Brian Warsop

Personal information
- Full name: Brian Warsop
- Born: 12 January 1904 Willesden, Middlesex, England
- Died: 18 March 1993 (aged 89) Melbourne, Victoria, Australia
- Batting: Right-handed
- Bowling: Slow left-arm orthodox
- Relations: Son; Brian Aubrey Warsop born 20.12.1931; died 14.2.2025 aged 93

Domestic team information
- 1931–1932: Essex

Career statistics
| Competition | First-class |
| Matches | 5 |
| Runs scored | 128 |
| Batting average | 16.00 |
| 100s/50s | –/1 |
| Top score | 51 |
| Balls bowled | – |
| Wickets | – |
| Bowling average | – |
| 5 wickets in innings | – |
| 10 wickets in match | – |
| Best bowling | – |
| Catches/stumpings | 1/– |
- Source: Cricinfo, 23 October 2011

= Brian Warsop =

English cricketer

Brian Warsop (12 January 1904 - 18 March 1993) was an English cricketer. Warsop was a right-handed batsman who bowled slow left-arm orthodox. He was born at Willesden, Middlesex.

Warsop made his first-class debut for Essex in the 1931 County Championship against Northamptonshire. He made four further first-class appearances for the county, all of which came in the 1932 County Championship, with the last coming against Leicestershire. In his five appearances he scored 128 runs at an average of 16.00, with a high score of 51. This score, which was his only first-class fifty, came against Warwickshire in 1932.

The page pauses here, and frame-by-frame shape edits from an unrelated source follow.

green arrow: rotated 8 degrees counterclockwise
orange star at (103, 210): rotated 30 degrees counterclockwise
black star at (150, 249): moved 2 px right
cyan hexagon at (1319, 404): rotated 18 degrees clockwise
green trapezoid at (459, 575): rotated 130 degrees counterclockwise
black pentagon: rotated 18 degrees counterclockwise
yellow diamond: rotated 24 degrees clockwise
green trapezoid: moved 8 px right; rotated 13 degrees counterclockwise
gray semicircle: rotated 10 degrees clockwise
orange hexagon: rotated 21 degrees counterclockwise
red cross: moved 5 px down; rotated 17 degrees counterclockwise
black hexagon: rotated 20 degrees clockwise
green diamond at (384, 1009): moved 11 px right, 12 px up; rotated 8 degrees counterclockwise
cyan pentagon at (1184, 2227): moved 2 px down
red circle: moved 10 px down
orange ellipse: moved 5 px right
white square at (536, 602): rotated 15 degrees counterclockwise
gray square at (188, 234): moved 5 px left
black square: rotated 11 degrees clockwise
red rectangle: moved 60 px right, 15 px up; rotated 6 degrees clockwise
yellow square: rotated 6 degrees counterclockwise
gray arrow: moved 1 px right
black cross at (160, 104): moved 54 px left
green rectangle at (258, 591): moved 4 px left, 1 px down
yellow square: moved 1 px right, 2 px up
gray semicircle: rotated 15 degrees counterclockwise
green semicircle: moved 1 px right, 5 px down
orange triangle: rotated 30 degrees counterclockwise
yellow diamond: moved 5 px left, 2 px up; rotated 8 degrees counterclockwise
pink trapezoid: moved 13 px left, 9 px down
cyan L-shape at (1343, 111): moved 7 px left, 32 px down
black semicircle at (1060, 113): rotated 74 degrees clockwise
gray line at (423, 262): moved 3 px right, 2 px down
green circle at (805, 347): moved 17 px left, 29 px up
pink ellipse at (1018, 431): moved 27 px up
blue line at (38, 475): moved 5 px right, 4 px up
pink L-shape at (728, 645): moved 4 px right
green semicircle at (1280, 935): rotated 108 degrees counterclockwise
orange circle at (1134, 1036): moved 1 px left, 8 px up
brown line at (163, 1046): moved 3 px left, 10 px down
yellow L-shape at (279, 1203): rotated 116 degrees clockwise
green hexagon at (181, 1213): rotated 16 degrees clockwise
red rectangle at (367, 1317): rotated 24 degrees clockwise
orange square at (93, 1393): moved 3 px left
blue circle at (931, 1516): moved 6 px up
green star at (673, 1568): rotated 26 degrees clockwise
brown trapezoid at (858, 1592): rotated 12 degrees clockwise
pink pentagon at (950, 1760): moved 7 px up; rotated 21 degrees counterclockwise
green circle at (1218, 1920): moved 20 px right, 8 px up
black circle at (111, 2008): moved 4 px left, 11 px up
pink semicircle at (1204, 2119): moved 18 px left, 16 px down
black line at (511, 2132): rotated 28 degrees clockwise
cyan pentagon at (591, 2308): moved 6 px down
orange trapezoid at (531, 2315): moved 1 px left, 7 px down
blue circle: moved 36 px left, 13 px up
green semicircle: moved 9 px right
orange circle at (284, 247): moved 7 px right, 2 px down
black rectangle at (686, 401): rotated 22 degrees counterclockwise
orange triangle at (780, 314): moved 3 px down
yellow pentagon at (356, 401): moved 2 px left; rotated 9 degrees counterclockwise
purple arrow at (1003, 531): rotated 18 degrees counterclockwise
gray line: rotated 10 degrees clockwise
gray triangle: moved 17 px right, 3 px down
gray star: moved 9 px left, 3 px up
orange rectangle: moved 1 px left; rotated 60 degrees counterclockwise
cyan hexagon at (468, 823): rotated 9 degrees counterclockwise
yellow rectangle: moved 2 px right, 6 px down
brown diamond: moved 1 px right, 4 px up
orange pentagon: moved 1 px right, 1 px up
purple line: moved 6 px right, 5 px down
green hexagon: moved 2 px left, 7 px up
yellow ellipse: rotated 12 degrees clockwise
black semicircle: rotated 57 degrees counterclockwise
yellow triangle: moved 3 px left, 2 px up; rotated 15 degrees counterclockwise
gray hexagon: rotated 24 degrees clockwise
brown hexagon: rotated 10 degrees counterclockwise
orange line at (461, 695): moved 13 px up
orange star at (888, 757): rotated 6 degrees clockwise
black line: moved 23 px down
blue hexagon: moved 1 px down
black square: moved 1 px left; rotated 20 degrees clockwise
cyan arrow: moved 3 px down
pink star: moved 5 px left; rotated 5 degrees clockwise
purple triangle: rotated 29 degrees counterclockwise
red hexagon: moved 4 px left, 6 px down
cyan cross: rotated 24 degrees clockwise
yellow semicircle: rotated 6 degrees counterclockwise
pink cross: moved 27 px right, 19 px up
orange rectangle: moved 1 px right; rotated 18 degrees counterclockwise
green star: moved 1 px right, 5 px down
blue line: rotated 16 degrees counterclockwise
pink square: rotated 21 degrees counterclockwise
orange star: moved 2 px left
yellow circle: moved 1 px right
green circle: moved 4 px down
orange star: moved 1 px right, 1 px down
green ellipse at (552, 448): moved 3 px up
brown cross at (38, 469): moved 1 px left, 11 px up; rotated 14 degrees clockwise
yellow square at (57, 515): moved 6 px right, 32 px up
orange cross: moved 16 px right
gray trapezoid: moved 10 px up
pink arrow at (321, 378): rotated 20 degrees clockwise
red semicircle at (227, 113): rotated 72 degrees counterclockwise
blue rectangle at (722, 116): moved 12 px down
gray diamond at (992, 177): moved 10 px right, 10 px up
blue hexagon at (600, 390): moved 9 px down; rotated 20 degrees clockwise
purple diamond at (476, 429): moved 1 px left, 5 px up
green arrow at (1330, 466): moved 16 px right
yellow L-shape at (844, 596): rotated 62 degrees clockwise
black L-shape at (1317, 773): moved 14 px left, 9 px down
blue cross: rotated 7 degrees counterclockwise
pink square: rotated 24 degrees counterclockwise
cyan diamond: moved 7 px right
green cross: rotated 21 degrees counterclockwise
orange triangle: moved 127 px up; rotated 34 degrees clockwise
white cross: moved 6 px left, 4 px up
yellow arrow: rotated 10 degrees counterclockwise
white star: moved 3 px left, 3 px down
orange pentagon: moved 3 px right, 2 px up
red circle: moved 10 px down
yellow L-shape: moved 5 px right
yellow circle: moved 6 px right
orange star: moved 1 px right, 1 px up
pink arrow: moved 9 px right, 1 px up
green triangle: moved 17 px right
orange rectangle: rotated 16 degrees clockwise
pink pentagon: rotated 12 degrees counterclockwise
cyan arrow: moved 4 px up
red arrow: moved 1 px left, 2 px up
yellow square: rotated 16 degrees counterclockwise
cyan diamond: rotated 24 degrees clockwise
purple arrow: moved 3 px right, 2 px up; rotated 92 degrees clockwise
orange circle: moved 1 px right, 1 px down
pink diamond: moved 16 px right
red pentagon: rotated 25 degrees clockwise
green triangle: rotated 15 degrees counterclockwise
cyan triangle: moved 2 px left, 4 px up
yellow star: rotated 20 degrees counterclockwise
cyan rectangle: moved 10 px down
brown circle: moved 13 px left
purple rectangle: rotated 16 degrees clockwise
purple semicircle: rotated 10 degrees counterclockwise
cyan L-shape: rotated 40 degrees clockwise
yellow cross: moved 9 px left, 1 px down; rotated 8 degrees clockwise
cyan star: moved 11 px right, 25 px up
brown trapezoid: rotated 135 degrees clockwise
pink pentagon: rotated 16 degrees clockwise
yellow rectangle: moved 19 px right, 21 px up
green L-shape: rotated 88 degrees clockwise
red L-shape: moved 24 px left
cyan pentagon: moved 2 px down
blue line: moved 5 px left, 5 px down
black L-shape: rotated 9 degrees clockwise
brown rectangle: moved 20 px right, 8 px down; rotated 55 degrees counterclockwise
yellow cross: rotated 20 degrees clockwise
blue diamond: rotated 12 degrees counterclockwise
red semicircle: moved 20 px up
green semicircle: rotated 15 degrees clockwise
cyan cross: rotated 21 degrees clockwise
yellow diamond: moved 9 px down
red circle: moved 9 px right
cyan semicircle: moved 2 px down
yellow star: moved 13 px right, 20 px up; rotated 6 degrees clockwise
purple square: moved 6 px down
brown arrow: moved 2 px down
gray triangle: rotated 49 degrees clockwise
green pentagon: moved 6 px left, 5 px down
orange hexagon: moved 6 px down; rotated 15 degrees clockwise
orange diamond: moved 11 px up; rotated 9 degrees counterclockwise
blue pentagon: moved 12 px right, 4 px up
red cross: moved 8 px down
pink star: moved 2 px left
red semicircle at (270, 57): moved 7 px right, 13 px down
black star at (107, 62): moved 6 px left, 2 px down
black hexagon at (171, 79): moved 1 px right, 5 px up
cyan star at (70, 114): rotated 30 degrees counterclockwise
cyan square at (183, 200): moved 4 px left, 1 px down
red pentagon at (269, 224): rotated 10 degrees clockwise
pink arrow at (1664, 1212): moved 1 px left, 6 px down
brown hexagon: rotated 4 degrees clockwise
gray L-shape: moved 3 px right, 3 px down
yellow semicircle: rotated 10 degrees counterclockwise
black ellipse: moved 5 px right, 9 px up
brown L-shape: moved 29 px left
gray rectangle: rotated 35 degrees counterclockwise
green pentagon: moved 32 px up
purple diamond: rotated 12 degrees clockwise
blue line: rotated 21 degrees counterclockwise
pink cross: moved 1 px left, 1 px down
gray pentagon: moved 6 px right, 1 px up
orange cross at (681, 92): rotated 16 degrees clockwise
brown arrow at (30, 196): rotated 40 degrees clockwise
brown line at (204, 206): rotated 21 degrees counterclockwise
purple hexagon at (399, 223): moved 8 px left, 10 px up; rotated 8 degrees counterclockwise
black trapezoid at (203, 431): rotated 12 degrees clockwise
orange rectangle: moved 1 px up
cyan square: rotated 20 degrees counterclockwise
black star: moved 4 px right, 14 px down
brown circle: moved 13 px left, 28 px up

Brian immigrated to Australia in 1933 with his wife and son. They settled in Brunswick a suburb of Melbourne, Victoria. He moved to assist his brother Roy (who had already moved to Australia) to expand production of Warsop cricket bats to the Australian Market. Brian and Roy were the sons of Walter Warsop, a cricket bat maker from Little Baddow, Chelmsford, Essex in the UK. Walter manufactured the bat with which Sr. Donald Bradman scored his first ever test century in 1929 against England.By the late 1950's to early 1960's he was only making the cricket bat handles which he manufactured by hand on a lathe in his workshop in Brunswick. He died in Melbourne, Australia on 18 March 1993 leaving his son Brian Aubrey Warsop, grand daughters Pamela and Carolyn and great grand daughters Jessica, Rebecca, Rachel and Ruth.